Problem :: Retype every entry below exactly as it stands.

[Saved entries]

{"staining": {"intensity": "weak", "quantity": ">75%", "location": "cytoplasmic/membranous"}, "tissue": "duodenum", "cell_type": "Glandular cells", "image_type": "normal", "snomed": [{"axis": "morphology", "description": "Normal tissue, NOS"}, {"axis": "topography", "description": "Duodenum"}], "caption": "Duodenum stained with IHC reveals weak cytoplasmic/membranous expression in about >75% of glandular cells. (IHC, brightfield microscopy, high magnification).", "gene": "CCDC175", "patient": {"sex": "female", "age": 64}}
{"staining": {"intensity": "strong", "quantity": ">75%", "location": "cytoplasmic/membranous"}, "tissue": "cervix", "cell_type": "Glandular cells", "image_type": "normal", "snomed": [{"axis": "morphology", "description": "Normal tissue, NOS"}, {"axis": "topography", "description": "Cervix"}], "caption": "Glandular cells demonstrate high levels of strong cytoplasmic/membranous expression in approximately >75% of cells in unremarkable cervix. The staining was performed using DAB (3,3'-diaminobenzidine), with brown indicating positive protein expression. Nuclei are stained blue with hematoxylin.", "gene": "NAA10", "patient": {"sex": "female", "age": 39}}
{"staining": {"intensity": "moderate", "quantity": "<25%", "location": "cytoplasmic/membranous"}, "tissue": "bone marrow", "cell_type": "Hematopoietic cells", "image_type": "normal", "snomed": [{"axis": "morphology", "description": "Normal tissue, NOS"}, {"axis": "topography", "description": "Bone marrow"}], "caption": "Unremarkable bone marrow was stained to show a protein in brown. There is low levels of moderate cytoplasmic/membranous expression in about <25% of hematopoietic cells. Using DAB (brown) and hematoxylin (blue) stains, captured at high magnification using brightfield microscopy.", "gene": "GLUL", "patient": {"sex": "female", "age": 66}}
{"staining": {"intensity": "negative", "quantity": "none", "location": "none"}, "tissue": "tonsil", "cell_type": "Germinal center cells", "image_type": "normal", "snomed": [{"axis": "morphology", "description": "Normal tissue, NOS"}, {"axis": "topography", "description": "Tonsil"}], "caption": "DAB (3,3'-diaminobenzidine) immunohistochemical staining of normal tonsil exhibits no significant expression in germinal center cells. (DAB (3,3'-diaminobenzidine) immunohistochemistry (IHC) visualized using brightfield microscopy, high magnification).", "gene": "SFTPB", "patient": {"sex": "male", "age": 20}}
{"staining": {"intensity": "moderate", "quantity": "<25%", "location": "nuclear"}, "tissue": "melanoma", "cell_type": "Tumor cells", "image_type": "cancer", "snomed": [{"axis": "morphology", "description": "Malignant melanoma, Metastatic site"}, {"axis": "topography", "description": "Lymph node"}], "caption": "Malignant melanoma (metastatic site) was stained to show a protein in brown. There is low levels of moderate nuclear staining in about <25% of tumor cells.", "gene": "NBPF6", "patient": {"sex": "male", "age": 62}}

Problem solution ::
{"staining": {"intensity": "weak", "quantity": ">75%", "location": "cytoplasmic/membranous"}, "tissue": "duodenum", "cell_type": "Glandular cells", "image_type": "normal", "snomed": [{"axis": "morphology", "description": "Normal tissue, NOS"}, {"axis": "topography", "description": "Duodenum"}], "caption": "Duodenum stained with IHC reveals weak cytoplasmic/membranous expression in about >75% of glandular cells. (IHC, brightfield microscopy, high magnification).", "gene": "CCDC175", "patient": {"sex": "female", "age": 64}}
{"staining": {"intensity": "strong", "quantity": ">75%", "location": "cytoplasmic/membranous"}, "tissue": "cervix", "cell_type": "Glandular cells", "image_type": "normal", "snomed": [{"axis": "morphology", "description": "Normal tissue, NOS"}, {"axis": "topography", "description": "Cervix"}], "caption": "Glandular cells demonstrate high levels of strong cytoplasmic/membranous expression in approximately >75% of cells in unremarkable cervix. The staining was performed using DAB (3,3'-diaminobenzidine), with brown indicating positive protein expression. Nuclei are stained blue with hematoxylin.", "gene": "NAA10", "patient": {"sex": "female", "age": 39}}
{"staining": {"intensity": "moderate", "quantity": "<25%", "location": "cytoplasmic/membranous"}, "tissue": "bone marrow", "cell_type": "Hematopoietic cells", "image_type": "normal", "snomed": [{"axis": "morphology", "description": "Normal tissue, NOS"}, {"axis": "topography", "description": "Bone marrow"}], "caption": "Unremarkable bone marrow was stained to show a protein in brown. There is low levels of moderate cytoplasmic/membranous expression in about <25% of hematopoietic cells. Using DAB (brown) and hematoxylin (blue) stains, captured at high magnification using brightfield microscopy.", "gene": "GLUL", "patient": {"sex": "female", "age": 66}}
{"staining": {"intensity": "negative", "quantity": "none", "location": "none"}, "tissue": "tonsil", "cell_type": "Germinal center cells", "image_type": "normal", "snomed": [{"axis": "morphology", "description": "Normal tissue, NOS"}, {"axis": "topography", "description": "Tonsil"}], "caption": "DAB (3,3'-diaminobenzidine) immunohistochemical staining of normal tonsil exhibits no significant expression in germinal center cells. (DAB (3,3'-diaminobenzidine) immunohistochemistry (IHC) visualized using brightfield microscopy, high magnification).", "gene": "SFTPB", "patient": {"sex": "male", "age": 20}}
{"staining": {"intensity": "moderate", "quantity": "<25%", "location": "nuclear"}, "tissue": "melanoma", "cell_type": "Tumor cells", "image_type": "cancer", "snomed": [{"axis": "morphology", "description": "Malignant melanoma, Metastatic site"}, {"axis": "topography", "description": "Lymph node"}], "caption": "Malignant melanoma (metastatic site) was stained to show a protein in brown. There is low levels of moderate nuclear staining in about <25% of tumor cells.", "gene": "NBPF6", "patient": {"sex": "male", "age": 62}}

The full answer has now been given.